In the last year, there have been several such incidents, where patients deliberately or accidentally, have hidden their covid status,
“So the craziest thing, one patient was a nurse, so this is funny, she is a nurse from another hospital, coming to see her oncologist at UCSF, and she suspected she was exposed and she did her test so the results goes into mychart, (electronic medical records) and it popped up as we were getting her into her room, and again they told me to go home and do the test if its negative come back to work. I went home, called the hotline, and got my test. They ask how long were you with the patient, I was there with the patient only six minutes. I was very fortunate to have the right tools: my mask, my shield, my gloves, I feel safe and protected by my job.

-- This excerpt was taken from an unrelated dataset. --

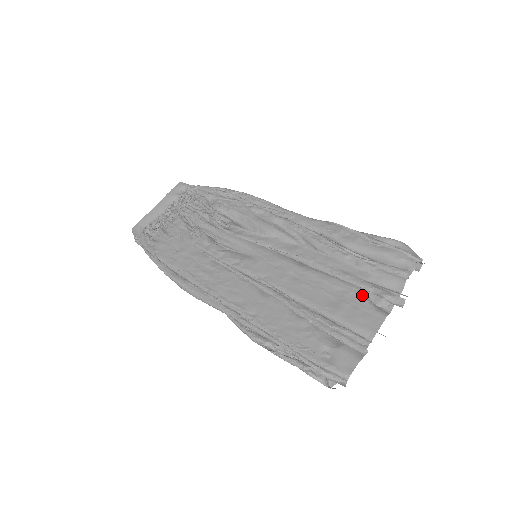
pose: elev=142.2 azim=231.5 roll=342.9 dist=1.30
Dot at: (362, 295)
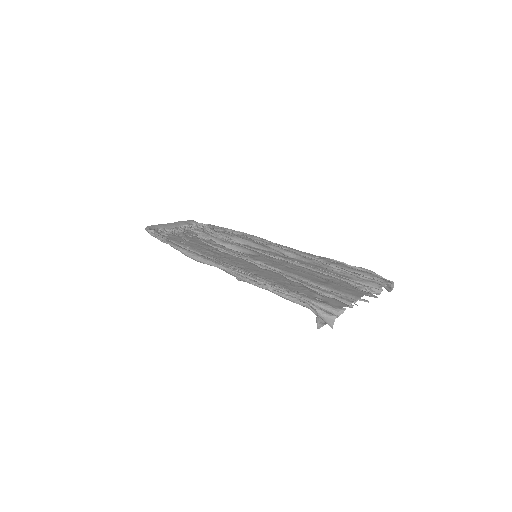
Dot at: (347, 283)
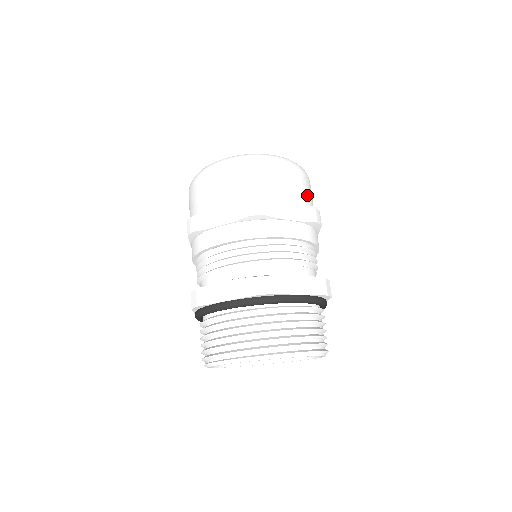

But STILL I was nervous, it’s unbelievable, I did not have my son for two days until I got my negative results. In the last year, I lost two family members to covid. But Thanks God, I never got sick, I never tested positive. But I have taken so many tests, my poor nose hurts.”
She pauses, and then says in a rush,
“You know, covid or not, I LOVE MY JOB. My family in Peru is so proud of me; I am the first one to become a professional and work in a hospital, they say I am a nurse, I TELL THEM NO, NO, NO I AM JUST A MEDICAL ASSISTANT but my goal is to become an oncology nurse. Sometimes I do things that are not my job to do; I do the extraordinary because people need it. I do not have the power to cure their cancer, but I do have the power to make them feel safer while they are going through it. “
Karin is truly an amazing woman. Her connection with patients, quick thinking, fast action, empathy and commitment to the job saves patients from worsening side effects during chemotherapy. She’s always ready to lend a helping hand, anticipates nurses’ needs, and best of all, comes to work everyday with a big smile and a sense of humor. Thank you Karin for being you.
Omg Thank you so much for the kind words 💖
What an awesome story of growth, optimism, and resilience. Amazing!
What a great story of Karin. As her family member I feel so proud she is representing our Peruvian/Hispanic community and is making her family proud. My favorite quote ” you know, Covid or not, I LOVE MY JOb” that’s exactly her. Thank you for this article. I truly enjoyed it.
I cried for days after reading this story.
Such a lovely story. Karin is just amazing-caring, optimistic, hard working. She inspires me to try to do more, be kind, and help everyone I meet.